What happen if I failed to register my marriage in philippine embassy in Cairo egypt? Is there a fee for late registration ?

Also, Is it true that I cannot get philippine passport for my son if I don't register the marriage?

Thanks


----------



## Hassli (Feb 7, 2011)

Can someone give me the website or email address of the philippine embassy in Cairo. I search in the Internet but found nothing.

Thanks in advance


----------



## Homeless (Jul 31, 2012)

Hassli said:


> Can someone give me the website or email address of the philippine embassy in Cairo. I search in the Internet but found nothing.
> 
> Thanks in advance


Philippines Embassy in Cairo


----------



## Hassli (Feb 7, 2011)

Thanks but the email address mentioned in this website is not valid ([email protected]). 
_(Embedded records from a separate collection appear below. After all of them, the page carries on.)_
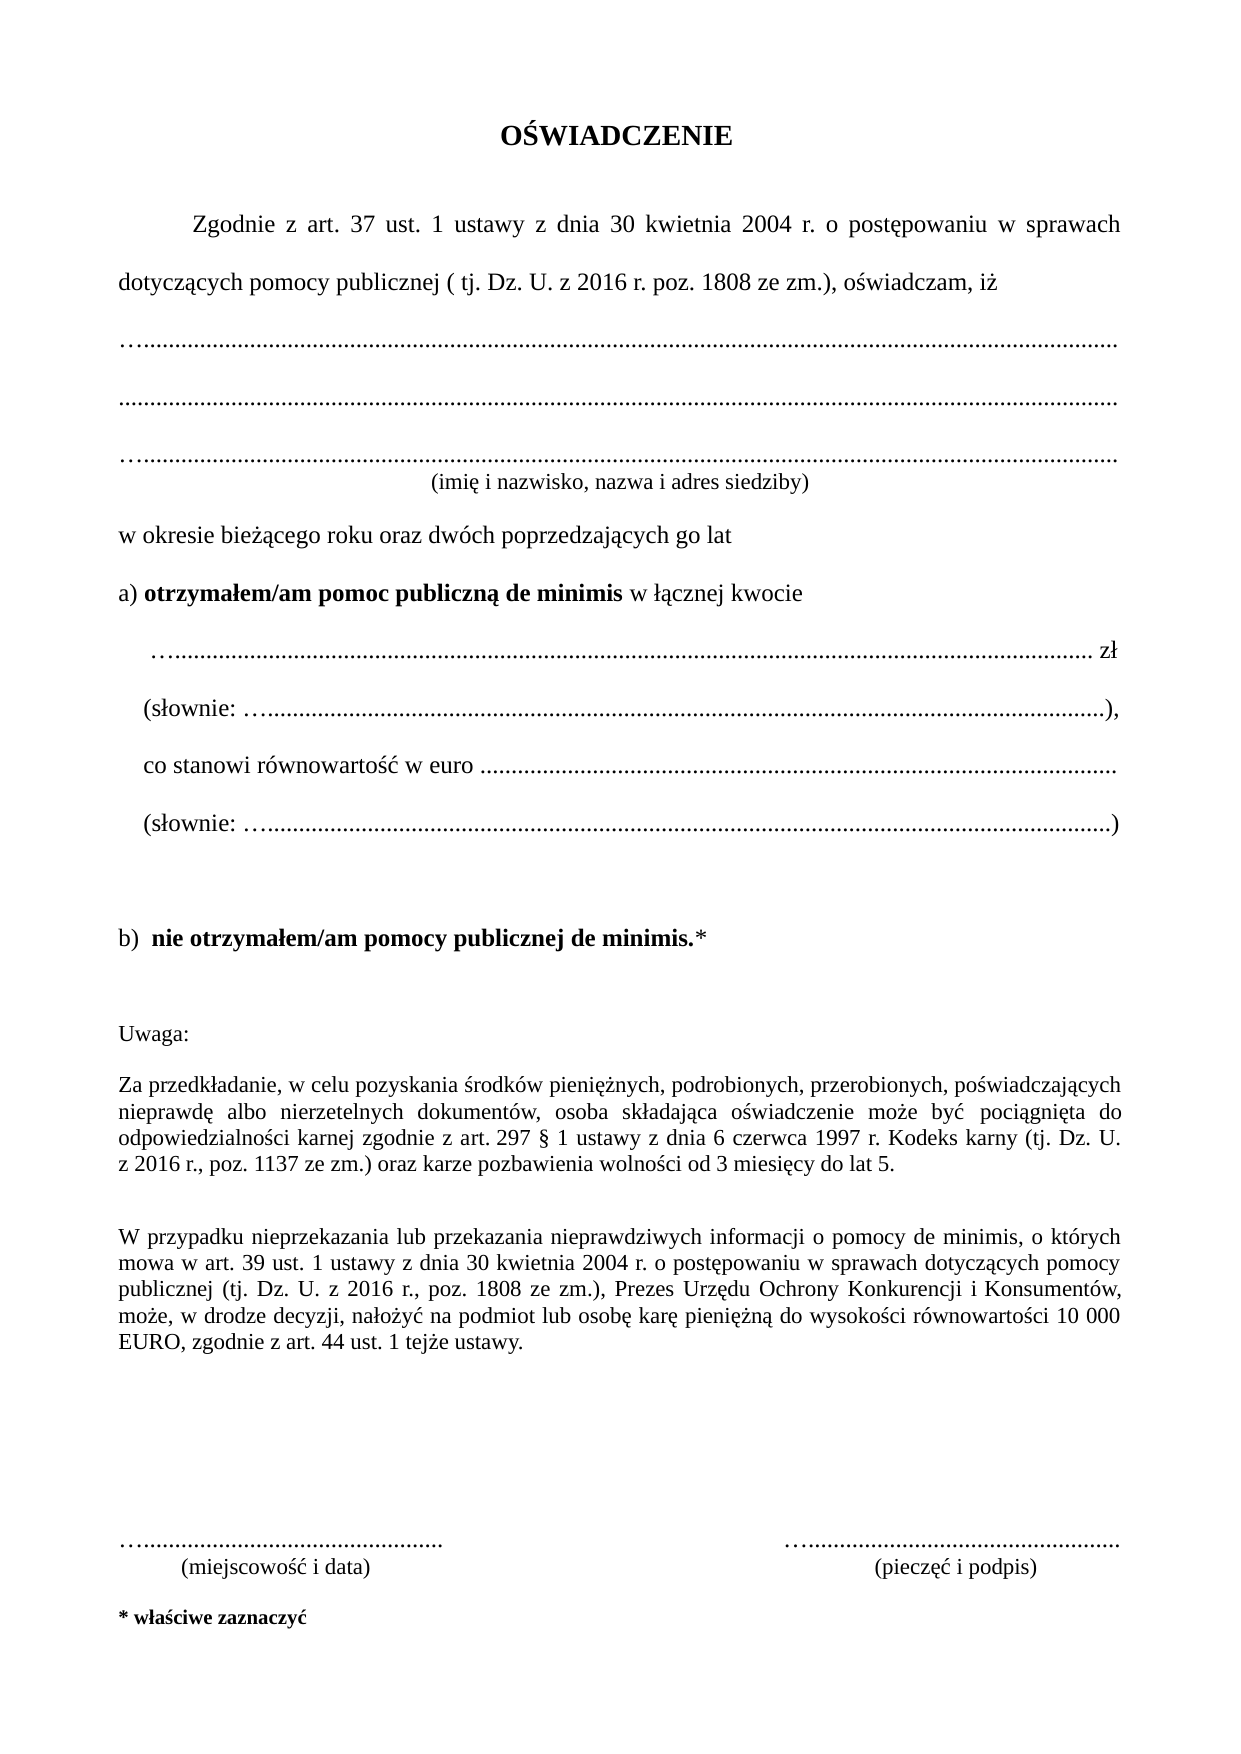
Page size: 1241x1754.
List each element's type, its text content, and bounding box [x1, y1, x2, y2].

text OŚWIADCZENIE [118, 118, 1122, 152]
text Uwaga: [118, 1020, 1122, 1046]
text (miejscowość i data) (pieczęć i podpis) [118, 1553, 1122, 1579]
text Zgodnie z art. 37 ust. 1 ustawy z dnia 30 kwietnia 2004 r. o postępowaniu w sprawach dotyczących pomocy publicznej ( tj. Dz. U. z 2016 r. poz. 1808 ze zm.), oświadczam, iż [118, 209, 1122, 295]
text W przypadku nieprzekazania lub przekazania nieprawdziwych informacji o pomocy de minimis, o których mowa w art. 39 ust. 1 ustawy z dnia 30 kwietnia 2004 r. o postępowaniu w sprawach dotyczących pomocy publicznej (tj. Dz. U. z 2016 r., poz. 1808 ze zm.), Prezes Urzędu Ochrony Konkurencji i Konsumentów, może, w drodze decyzji, nałożyć na podmiot lub osobę karę pieniężną do wysokości równowartości 10 000 EURO, zgodnie z art. 44 ust. 1 tejże ustawy. [118, 1223, 1122, 1354]
text Za przedkładanie, w celu pozyskania środków pieniężnych, podrobionych, przerobionych, poświadczających nieprawdę albo nierzetelnych dokumentów, osoba składająca oświadczenie może być pociągnięta do odpowiedzialności karnej zgodnie z art. 297 § 1 ustawy z dnia 6 czerwca 1997 r. Kodeks karny (tj. Dz. U. z 2016 r., poz. 1137 ze zm.) oraz karze pozbawienia wolności od 3 miesięcy do lat 5. [118, 1071, 1122, 1177]
text …............................................................................................................................................................ [118, 439, 1122, 468]
text (imię i nazwisko, nazwa i adres siedziby) [118, 468, 1122, 494]
text * właściwe zaznaczyć [118, 1604, 1122, 1629]
text (słownie: …......................................................................................................................................), [118, 693, 1122, 722]
text …................................................................................................................................................... zł [118, 636, 1122, 664]
text (słownie: ….......................................................................................................................................) [118, 808, 1122, 837]
text co stanowi równowartość w euro ...................................................................................................... [118, 751, 1122, 779]
text …................................................ ….................................................. [118, 1524, 1122, 1553]
list otrzymałem/am pomoc publiczną de minimis w łącznej kwocie [118, 578, 1122, 607]
text w okresie bieżącego roku oraz dwóch poprzedzających go lat [118, 521, 1122, 549]
text …............................................................................................................................................................................................................................................................................................................................ [118, 324, 1122, 410]
list nie otrzymałem/am pomocy publicznej de minimis.* [118, 923, 1122, 952]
I get a failure notification. Do you know other site which contains the correct email address.

Thanks


----------



## hurghadapat (Mar 26, 2010)

Hassli said:


> Thanks but the email address mentioned in this website is not valid ([email protected]).
> 
> I get a failure notification. Do you know other site which contains the correct email address.
> 
> Thanks




Philippines Embassy , Egypt

Villa 28, Road 200,
Degla, Maadi
Cairo
Egypt
Phone:
+202-521-3062
+202-521-3064
+202-521-3065
Fax:
+202-521-3048
Email:
[email protected]


----------



## MaidenScotland (Jun 6, 2009)

Hassli said:


> Thanks but the email address mentioned in this website is not valid ([email protected]).
> 
> I get a failure notification. Do you know other site which contains the correct email address.
> 
> Thanks




Hi

We have no Filipinos on our Egyptian board so anything given has to be found by google which of course you can do. 

You can off course ask at any embassy as the answer will be the same regardless


----------